Menurut Hotmauli, seharusnya ternak wargalah yang direlokasi ke sekitar permukiman. Ternak pun sebaiknya dibuatkan kandang agar aman dari ancaman harimau. Petugas BBKSDA Sumut bersama mitra konservasi lainnya sudah berulang kali meminta warga memindahkan ternaknya.
”Namun, ketika konflik sudah mulai reda, warga kembali mengangonkan ternaknya ke daerah penyangga TNGL,” kata Hotmauli.
Hotmauli mengatakan, konflik harimau sumatera dengan masyarakat yang terjadi sepanjang satu tahun terakhir hampir semuanya terjadi di penyangga TNGL yang berstatus sebagai hutan produksi terbatas (HPT). Lokasi lembu yang dimangsa berada 1-2 kilometer dari batas TNGL. Lokasi itu seharusnya masih merupakan tegakan hutan. Namun, warga mendudukinya dan menjadikannya kebun.
Munculnya ternak lembu di sekitar kawasan menggiring satwa ke pinggir habitatnya. (Hotmauli Sianturi)
Dalam beberapa tahun belakangan ini, konflik satwa semakin tinggi sejak warga mulai beternak. Saat ini, bahkan ada ratusan lembu yang dilepaskan di kawasan hutan penyangga tersebut dan dibiarkan pada malam hari.

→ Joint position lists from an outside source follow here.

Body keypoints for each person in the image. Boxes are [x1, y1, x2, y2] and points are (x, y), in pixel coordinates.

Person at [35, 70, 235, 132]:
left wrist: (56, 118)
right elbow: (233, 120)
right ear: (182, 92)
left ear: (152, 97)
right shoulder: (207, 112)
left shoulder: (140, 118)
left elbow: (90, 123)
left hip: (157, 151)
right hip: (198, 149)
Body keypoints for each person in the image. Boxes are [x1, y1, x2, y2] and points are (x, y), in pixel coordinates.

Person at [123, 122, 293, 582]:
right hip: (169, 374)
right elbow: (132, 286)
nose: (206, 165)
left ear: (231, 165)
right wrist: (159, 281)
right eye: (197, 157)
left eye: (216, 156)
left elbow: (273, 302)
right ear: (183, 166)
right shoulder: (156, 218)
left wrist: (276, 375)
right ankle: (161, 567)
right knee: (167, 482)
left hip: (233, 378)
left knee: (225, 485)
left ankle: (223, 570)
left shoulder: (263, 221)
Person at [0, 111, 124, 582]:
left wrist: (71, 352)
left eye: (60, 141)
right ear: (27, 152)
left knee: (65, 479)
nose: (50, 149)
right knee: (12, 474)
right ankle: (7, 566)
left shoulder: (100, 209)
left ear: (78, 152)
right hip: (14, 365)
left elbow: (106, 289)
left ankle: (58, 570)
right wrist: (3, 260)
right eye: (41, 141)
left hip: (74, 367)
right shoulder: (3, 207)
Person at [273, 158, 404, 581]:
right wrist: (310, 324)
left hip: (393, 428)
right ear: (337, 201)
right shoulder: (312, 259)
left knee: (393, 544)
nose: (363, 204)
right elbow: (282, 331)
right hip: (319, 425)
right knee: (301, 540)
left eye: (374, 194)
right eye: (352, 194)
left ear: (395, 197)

Menurut Hotmauli, ketersediaan pakan atau mangsa untuk harimau sumatera di kawasan TNGL sebenarnya masih cukup. Namun, munculnya ternak lembu di sekitar kawasan menggiring satwa ke pinggir habitatnya.
Kepala Bagian Tata Usaha BBKSDA Sumut Teguh Setiawan mengatakan, pihaknya bersama mitra konservasi lainnya masih akan terus memantau konflik harimau di Langkat. Pihaknya pun sudah memasang kamera jebak untuk memantau pergerakan dan mengidentifikasi harimau.

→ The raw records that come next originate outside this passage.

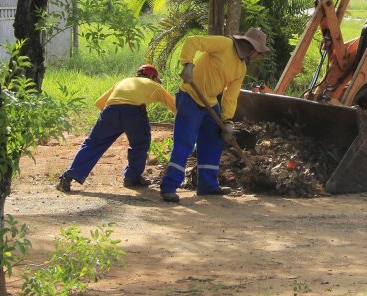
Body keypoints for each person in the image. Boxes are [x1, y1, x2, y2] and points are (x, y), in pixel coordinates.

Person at [160, 28, 271, 203]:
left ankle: (207, 185)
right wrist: (188, 64)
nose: (258, 55)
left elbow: (230, 96)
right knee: (185, 143)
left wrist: (226, 121)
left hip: (211, 103)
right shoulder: (223, 44)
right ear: (251, 47)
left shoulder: (240, 68)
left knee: (214, 141)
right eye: (259, 51)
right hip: (190, 96)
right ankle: (169, 187)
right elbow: (192, 41)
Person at [57, 64, 176, 193]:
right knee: (140, 144)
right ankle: (132, 178)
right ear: (152, 77)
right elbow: (176, 108)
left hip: (110, 111)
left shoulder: (123, 81)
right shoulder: (154, 86)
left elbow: (99, 103)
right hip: (134, 113)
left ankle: (69, 176)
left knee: (93, 144)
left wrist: (115, 116)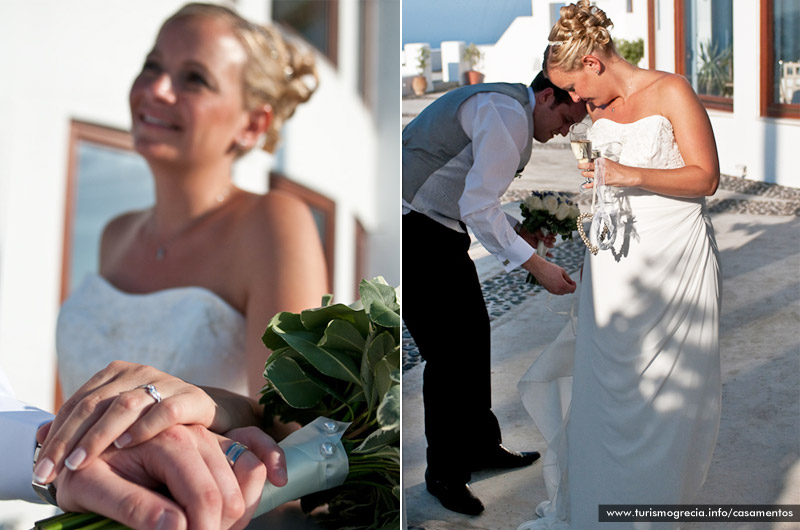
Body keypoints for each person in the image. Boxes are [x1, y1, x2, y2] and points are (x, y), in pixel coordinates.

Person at [44, 2, 327, 485]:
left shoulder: (273, 223)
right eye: (152, 67)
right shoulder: (115, 233)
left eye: (194, 79)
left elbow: (297, 435)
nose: (156, 89)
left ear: (252, 125)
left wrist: (210, 406)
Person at [517, 2, 721, 529]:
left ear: (593, 62)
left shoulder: (671, 91)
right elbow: (596, 188)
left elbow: (705, 179)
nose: (575, 101)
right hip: (611, 265)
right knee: (604, 392)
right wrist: (568, 227)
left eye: (576, 88)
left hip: (674, 260)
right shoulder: (595, 110)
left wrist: (630, 174)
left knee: (663, 399)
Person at [402, 72, 588, 515]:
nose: (567, 130)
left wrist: (518, 234)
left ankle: (481, 446)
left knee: (474, 337)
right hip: (412, 228)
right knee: (448, 357)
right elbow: (478, 206)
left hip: (438, 226)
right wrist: (537, 264)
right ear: (546, 95)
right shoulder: (505, 112)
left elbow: (471, 192)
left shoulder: (511, 110)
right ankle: (444, 476)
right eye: (566, 117)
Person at [0, 365, 287, 530]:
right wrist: (53, 456)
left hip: (208, 478)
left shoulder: (275, 258)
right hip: (82, 493)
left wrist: (215, 408)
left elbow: (288, 419)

Secara terpisah, Ketua Forum Harimau Kita Ahmad Faisal mengatakan, penanganan konflik harimau sumatera sangat penting di tengah ancaman kepunahan yang dihadapinya. Dengan status konservasi kritis, populasi satwa kunci di hutan Sumatera itu kini diperkirakan hanya sekitar 600 individu. Di Sumut, populasinya 45-50 individu.
”Pemasangan kandang jebak dan relokasi harimau pun memang seharusnya menjadi pilihan terakhir. Namun, melihat konflik yang terjadi, langkah itu kadang harus diambil,” kata Faisal.
Faisal pun berharap warga desa penyangga TNGL bisa hidup selaras dengan satwa. Pemerintah pun diharapkan bisa terus memaksimalkan sosialisasi kepada masyarakat agar bisa beternak dengan cara dikandangkan. Satu-satunya cara beternak di sekitar habitat harimau sumatera harus menggunakan kandang.
Faisal pun mengingatkan, harimau sumatera juga menghadapi sejumlah ancaman lain, seperti perburuan, perdagangan ilegal, dan kerusakan habitat. Ia juga mendorong agar pemerintah segera mengesahkan dokumen Strategi dan Rencana Aksi Konservasi Harimau Sumatera tahun 2020-2029. Dokumen itu sangat penting sebagai peta jalan untuk menyelamatkan harimau sumatera dari ancaman kepunahan.